I read a lot of discipline books when my oldest kids were younger.
A lot of discipline books.
(As I mentioned the other day, I was having a hard time parenting my younger son.)
And though the books I read ranged in approach from strict authoritarian to gentle and cooperative, almost all of them drove home the same point: be consistent. Choose a decision, a technique, an approach, a rule, a consequence, and stick to it. (the subtext I inferred: or else you are doomed.)
Having internalized a “consistency at all costs” mindset I was convinced that any decree I passed down—whether “No way”, “Only one cookie”, or “We aren’t leaving here until you’ve put on your coat!” had to be carried through, unswervingly, to the bitter end. Tears, pleas, and even my own change of heart could have no effect on my resolve—once something had been said, it had to be a done deal. Otherwise, my children would learn to see through my idle threats, prey on my weaknesses—basically, turn into defiant, ill-mannered monsters.
But here’s the thing: I say a lot of stuff. Much of it is grounded in deep thought and a strong sense of my values and priorities. But other times, my words are off-the-top-of-my-head reactions that don’t have much basis in logic (hey, I’m only human.) Once in a while I’m going to realize that a rule or consequence I imposed wasn’t appropriate or fair or necessary. Should I follow through anyway, just for the sake of being consistent?
Don’t get me wrong. I think consistency is great. The more my kids know what to expect, the more relaxed and better-behaved they seem to be. Consistency also helps me stay on top of my life because I don’t have to keep re-inventing the wheel if I pick a method or system that works and stick with it.
But consistency has to be tempered with common sense and the flexibility to change things up when they just aren’t working–for whatever reason. Otherwise, we wind up serving ideas, techniques, and tools instead of letting them serve us.
Sometimes I lay down the law, then realize later that my decree wasn’t very fair, or I made it for the wrong reason (I was feeling touchy about the way a stranger looked at us in the store, for example.) Often a rule that worked for one child, one situation, or one season of my life just doesn’t work for another. And once in a while, once the dust has settled, I just don’t care enough to follow through.
This lack of rigidity in my mothering rulebook used to really worry me. After all, “consistency” had been top of my mind for so long that I feared any change of mind or heart would make me look weak and indecisive. I worried my kids would learn that all they had to do was wear me down and I’d eventually give in.
After a while, I realized that wasn’t true, either. When something’s important to me–like wearing seat belts, say, or being respectful–I stick to it like superglue no matter how much resistance or begging I face.
But when something’s not that important to me, or my former approach just doesn’t make sense anymore, or I’m just willing to bend a rule once in a while, I reserve the right to say “Eh, you know what? I guess a granola bar an hour before dinner would be OK today.”
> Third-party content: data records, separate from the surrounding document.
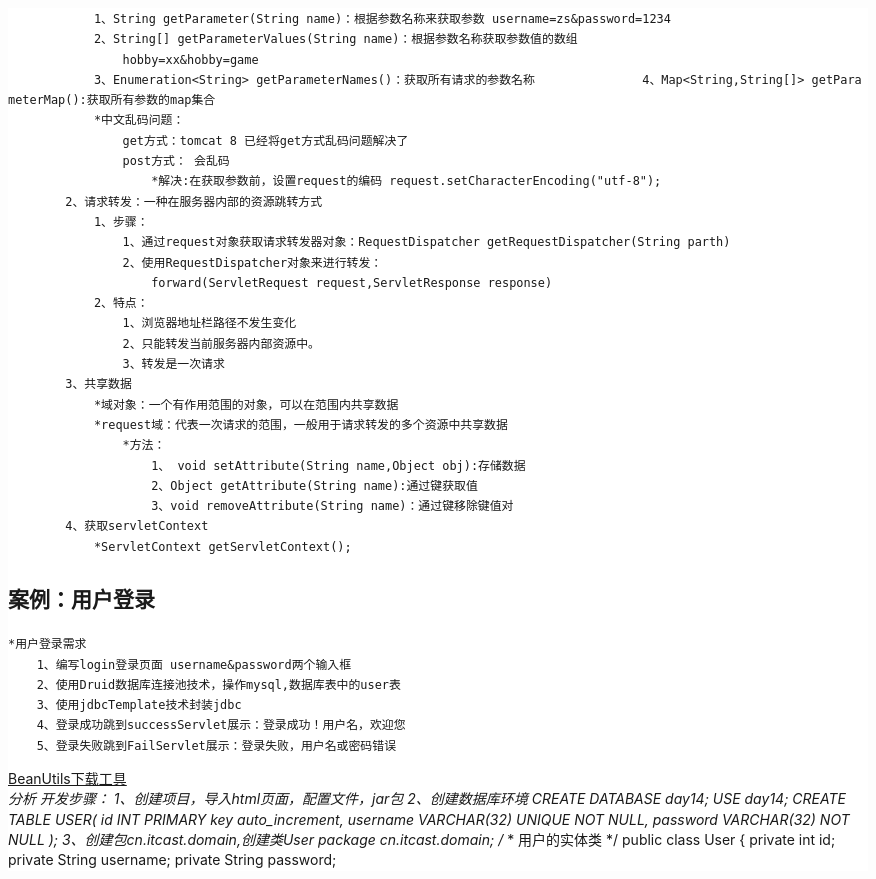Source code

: 				1、String getParameter(String name)：根据参数名称来获取参数 username=zs&password=1234
				2、String[] getParameterValues(String name)：根据参数名称获取参数值的数组 
					hobby=xx&hobby=game	
				3、Enumeration<String> getParameterNames()：获取所有请求的参数名称				4、Map<String,String[]> getParameterMap():获取所有参数的map集合
				*中文乱码问题：
					get方式：tomcat 8 已经将get方式乱码问题解决了
					post方式： 会乱码
						*解决:在获取参数前，设置request的编码 request.setCharacterEncoding("utf-8");
			2、请求转发：一种在服务器内部的资源跳转方式
				1、步骤：
					1、通过request对象获取请求转发器对象：RequestDispatcher getRequestDispatcher(String parth)
					2、使用RequestDispatcher对象来进行转发：
						forward(ServletRequest request,ServletResponse response)
				2、特点：
					1、浏览器地址栏路径不发生变化
					2、只能转发当前服务器内部资源中。
					3、转发是一次请求		
			3、共享数据
				*域对象：一个有作用范围的对象，可以在范围内共享数据
				*request域：代表一次请求的范围，一般用于请求转发的多个资源中共享数据
					*方法：
					    1、 void setAttribute(String name,Object obj):存储数据
					    2、Object getAttribute(String name):通过键获取值
					    3、void removeAttribute(String name)：通过键移除键值对
			4、获取servletContext
				*ServletContext getServletContext();
## 案例：用户登录				
	*用户登录需求
		1、编写login登录页面 username&password两个输入框
		2、使用Druid数据库连接池技术，操作mysql,数据库表中的user表
		3、使用jdbcTemplate技术封装jdbc
		4、登录成功跳到successServlet展示：登录成功！用户名，欢迎您
		5、登录失败跳到FailServlet展示：登录失败，用户名或密码错误
		
[BeanUtils下载工具](http://commons.apache.org/proper/commons-beanutils/download_beanutils.cgi)		
		*分析
		*开发步骤：
			1、创建项目，导入html页面，配置文件，jar包
			2、创建数据库环境
				CREATE DATABASE day14;
				USE day14;
				CREATE TABLE USER(
				id INT PRIMARY key auto_increment,
				username VARCHAR(32) UNIQUE NOT NULL,
				password VARCHAR(32) NOT NULL
				);
			3、创建包cn.itcast.domain,创建类User
				package cn.itcast.domain;
				/**
				 * 用户的实体类
				 */
				public class User {
				    private int id;
				    private String username;
				    private String password;
				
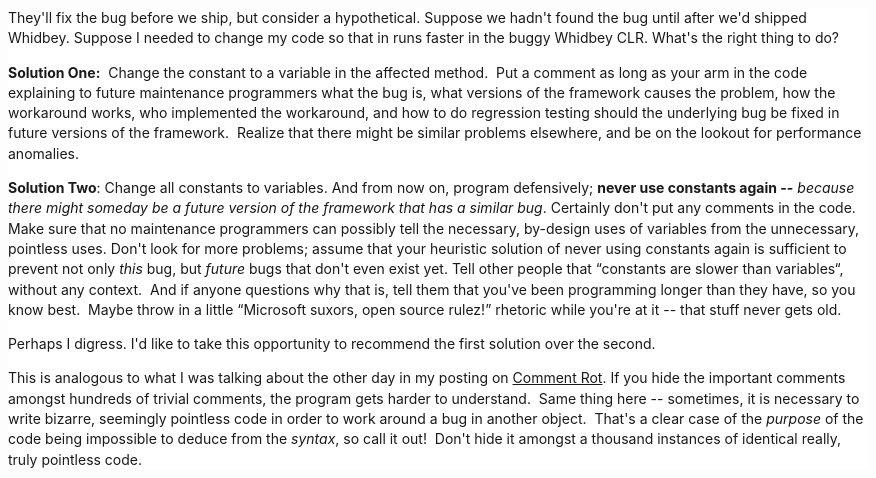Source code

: They'll fix the bug before we ship, but consider a hypothetical. Suppose we hadn't found the bug until after we'd shipped Whidbey. Suppose I needed to change my code so that in runs faster in the buggy Whidbey CLR. What's the right thing to do?

**Solution One:**  Change the constant to a variable in the affected method.  Put a comment as long as your arm in the code explaining to future maintenance programmers what the bug is, what versions of the framework causes the problem, how the workaround works, who implemented the workaround, and how to do regression testing should the underlying bug be fixed in future versions of the framework.  Realize that there might be similar problems elsewhere, and be on the lookout for performance anomalies.

**Solution Two**: Change all constants to variables. And from now on, program defensively; **never use constants again --** *because there might someday be a future version of the framework that has a similar bug*. Certainly don't put any comments in the code. Make sure that no maintenance programmers can possibly tell the necessary, by-design uses of variables from the unnecessary, pointless uses. Don't look for more problems; assume that your heuristic solution of never using constants again is sufficient to prevent not only *this* bug, but *future* bugs that don't even exist yet. Tell other people that “constants are slower than variables“, without any context.  And if anyone questions why that is, tell them that you've been programming longer than they have, so you know best.  Maybe throw in a little “Microsoft suxors, open source rulez\!” rhetoric while you're at it -- that stuff never gets old.

Perhaps I digress. I'd like to take this opportunity to recommend the first solution over the second.

This is analogous to what I was talking about the other day in my posting on [Comment Rot](http://blogs.msdn.com/ericlippert/archive/2004/05/04/125893.aspx). If you hide the important comments amongst hundreds of trivial comments, the program gets harder to understand.  Same thing here -- sometimes, it is necessary to write bizarre, seemingly pointless code in order to work around a bug in another object.  That's a clear case of the *purpose* of the code being impossible to deduce from the *syntax*, so call it out\!  Don't hide it amongst a thousand instances of identical really, truly pointless code.

</div>

</div>

</div>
I don’t have all the answers, and I can’t fool my kids into thinking I do. Yes, I want well-behaved, polite, obedient children, but I also want to be fair, reasonable, and flexible. Hopefully, through example, they’ll learn that life is all about options. It’s never too late to change your mind, whether you were wrong to begin with or just want to try something new. After all, isn’t that what having minds of our own is all about? I am still the boss, but sometimes even bosses change their minds.
The way I see it, by sometimes being inconsistent I’m sending my kids a very consistent message: I love you, I’m trying to do the right thing, and I’m human.
And sometimes, I believe changing your mind when something isn’t working, isn’t fair, or simply isn’t that important to you is the strongest message you can send.
Have you ever been afraid of looking inconsistent when you really wanted to change your mind about something? What did you do?